Ntlantla spoke to Busiswa, a 19 year old lady who experienced her parents’ divorce from the age of 13. Busiswa says coping with divorce is very difficult especially since they had to end up living with their mother without the father figure. A divorce hurts all the family members, including the children. Very young children do not understand what is happening, but they can feel the empty space of one of the parents not being around.
Children feeling insecure
A divorce is a life changing event for children. It turns their world upside down. They do not understand the divorce very well. All they know is that everything will be different. They have many questions: where do I go to school? Where will I live? Will I be able to see my friends? Will the other parent still be around? Did I contribute to the divorce? Will I live with my brothers and sisters in the future or will they live with the other parent? My daddy has a new girlfriend, but I do not like her. It is not difficult to take away most of their insecurities. Present a clear picture to your children of their future. Do it proper but quickly. You really help your children if you talk about their feelings and if you take away their insecurities.
1. Divorce is stressful for children. Divorce also can strain parent-child relationships, lead to lost contact with one parent, create economic hardships, and increase conflict between parents. For all these reasons, most children have a hard time during the divorce transition. How long the transition lasts depends on how calm or how chaotic the parents make it. Parents who do a good job managing the stress of divorce for children often see their children quickly adjust.
2. Divorce clearly increases the risk that children will suffer from psychological and behavioral problems. Troubled children are particularly likely to develop problems with anger, disobedience, and rule violations. School achievement also can suffer. Other children become sad for prolonged periods of time. They may become depressed, anxious, or become overly responsible kids who end up caring for their parents instead of getting cared for by them.
3. This is very important; the great majority of children whose parents divorce do not develop these kinds of serious behavioral or emotional problems. Most children from divorced families are resilient, especially when their parents do a reasonably good job managing the stress of divorce. These children — most children from divorced families — feel and function pretty much like kids whose parents are married. They are not “children of divorce.” They are what we want all children to be: just children.

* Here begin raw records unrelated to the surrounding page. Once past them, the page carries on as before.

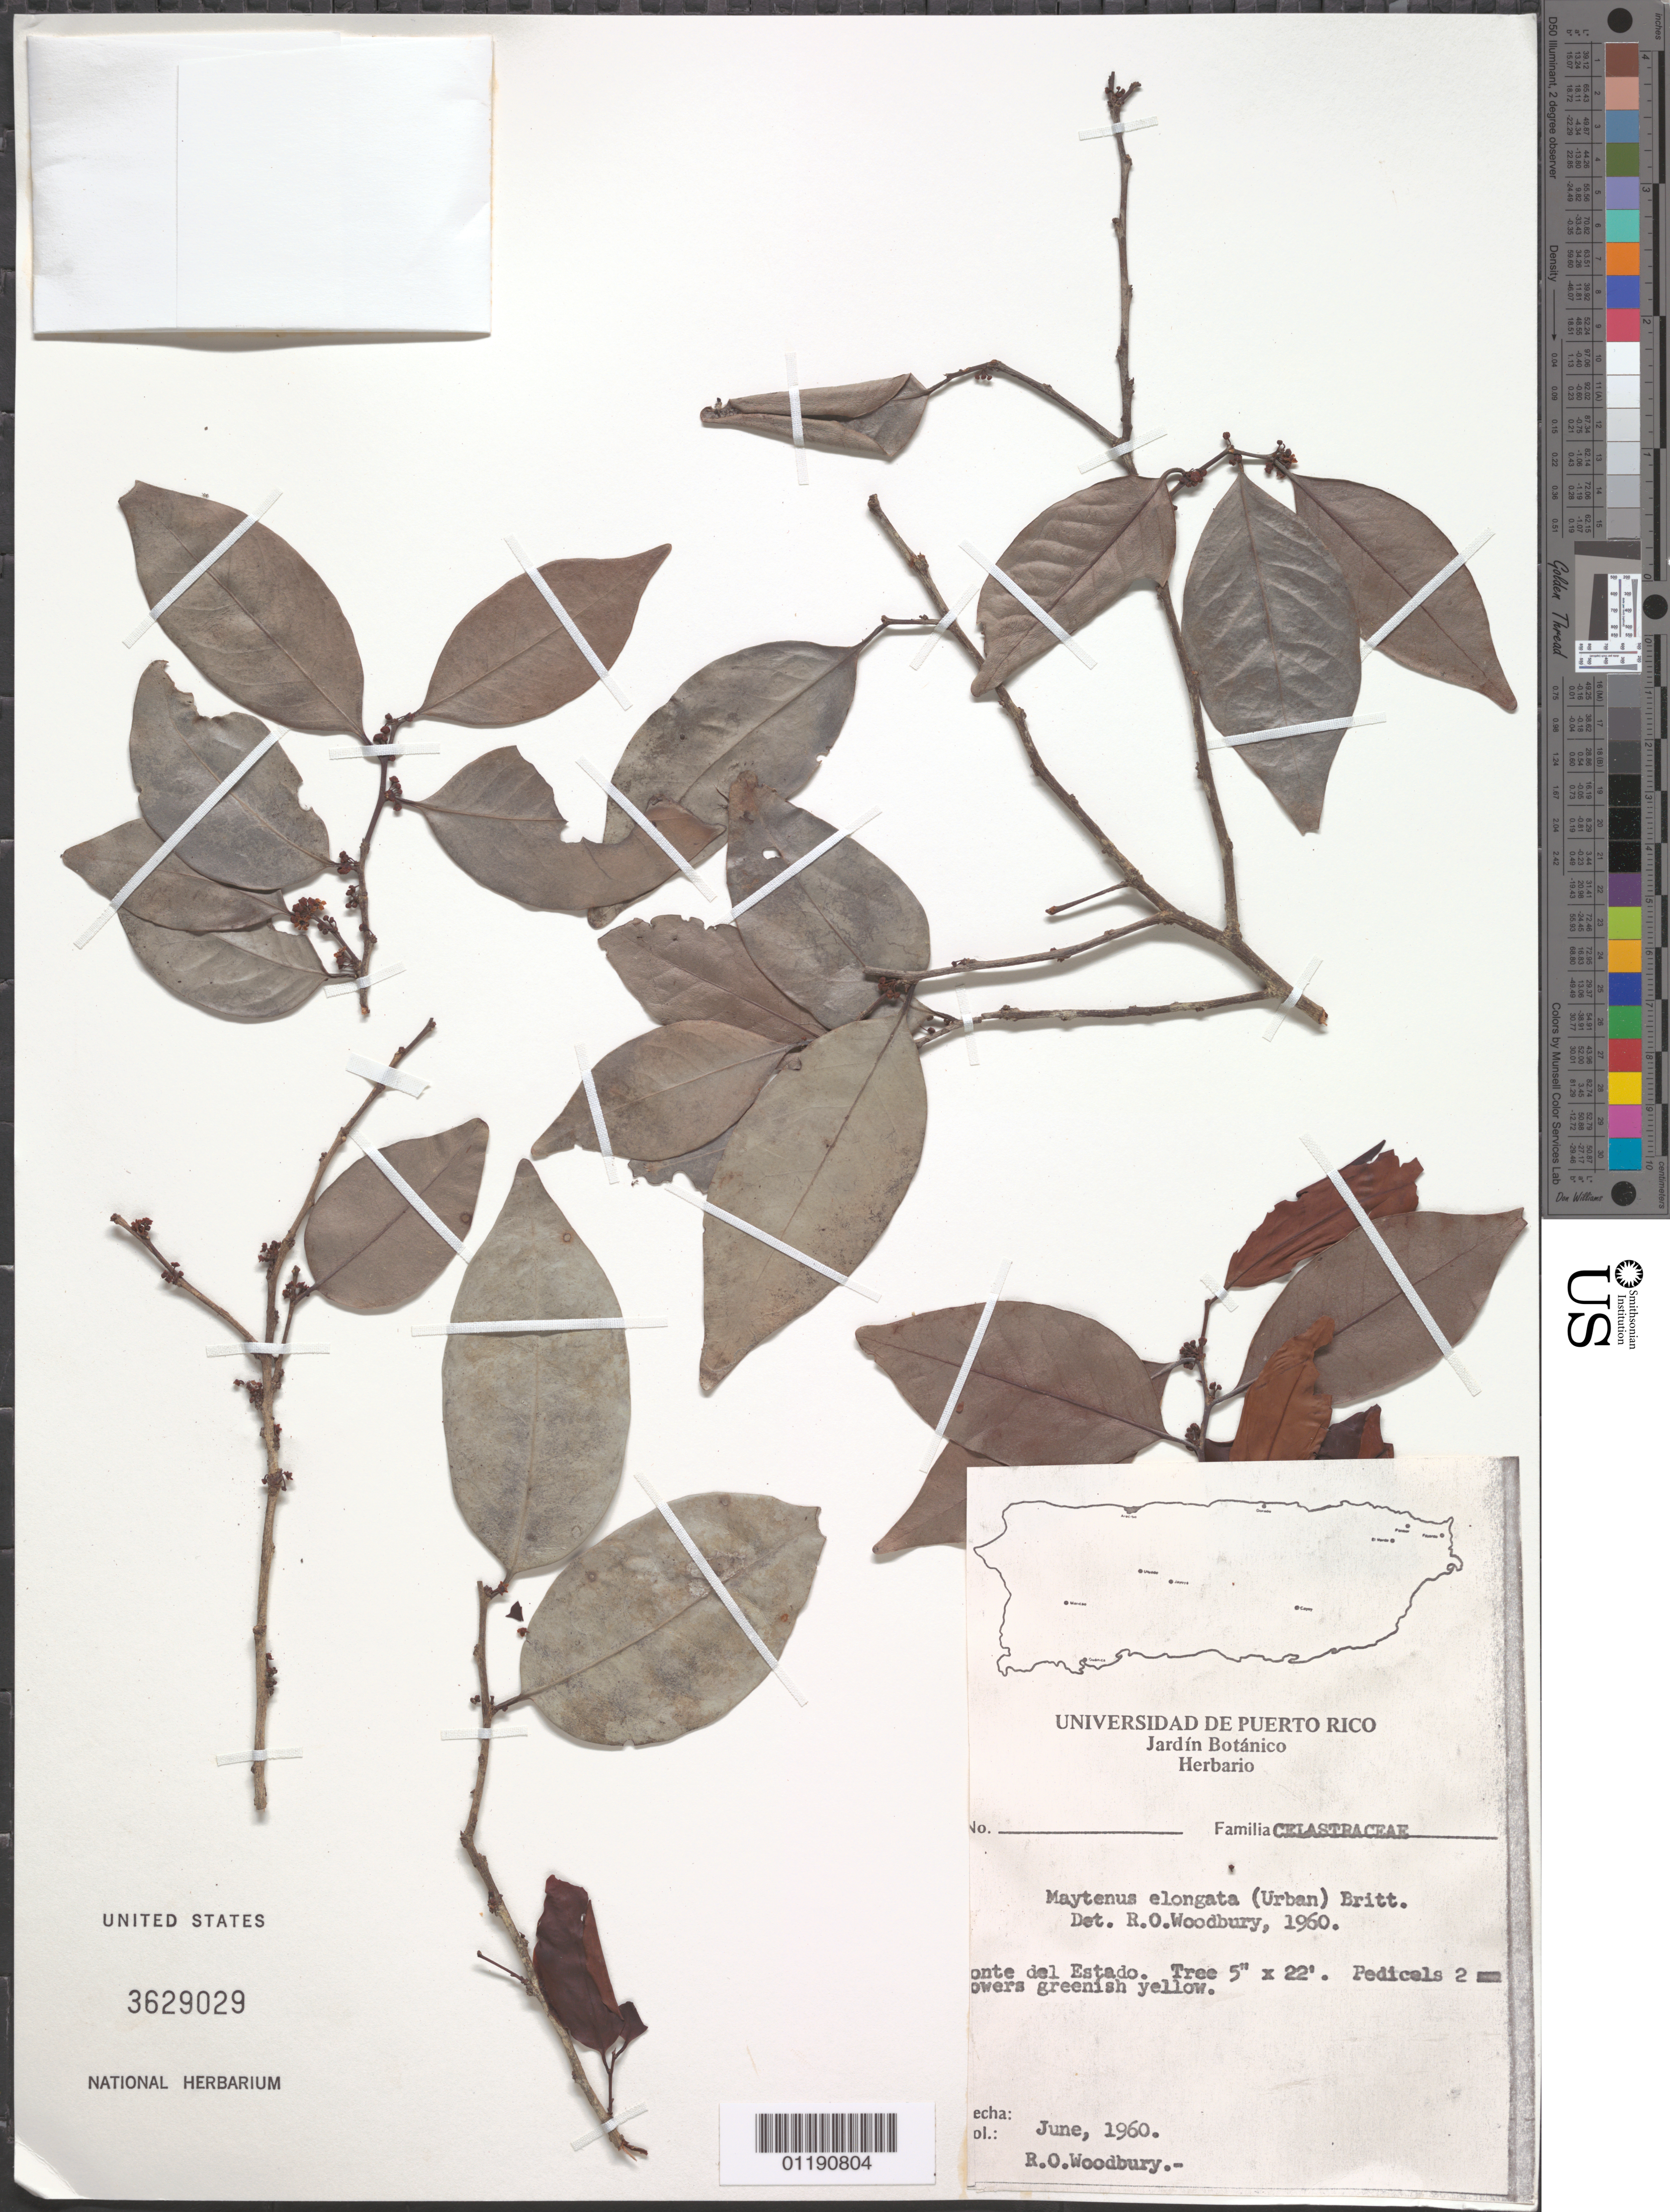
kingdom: Plantae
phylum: Tracheophyta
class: Magnoliopsida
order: Celastrales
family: Celastraceae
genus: Maytenus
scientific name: Maytenus elongata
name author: (Urb.) Britton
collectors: R. O. Woodbury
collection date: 1960-06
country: Puerto Rico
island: Puerto Rico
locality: Monte del Estado.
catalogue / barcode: US 3629029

4. This is also very important, many resilient children still report painful memories and ongoing worries about divorce, their relationships with their parents, and their parents’ relationship with each other. The Truth about Children and Divorce is; you can promote your children’s resilience and do much to ease their pain.
How to help children cope with divorce?
To help children cope with divorce, adults can reassure the children that the divorce isn’t their fault, be honest about the situation and get professional help. Some children need additional support through counselling, therapy or child-friendly support groups and activities.
• Children often feel they are to blame when their parents divorce, it’s important to let them know it isn’t their fault.
• Try to build up their self-esteem.
• Continue giving the children all the attention they need, and open up communication.
• Be as honest as possible about the divorce, including details about living arrangements.
• Make sure the children understand that the decision is final, and they shouldn’t expect the couple to get back together.
• When discussing certain aspects of the divorce, avoid the blame game so that the children shouldn’t blame one of the parent.
• Make arrangements for the children to spend time with each parent as evenly as possible, unless this is not safe or allowed by the court.
• Children often need to vent their frustrations and speak their thoughts aloud, so let them be heard.
• Open up communication and encourage them to speak their thoughts and feelings.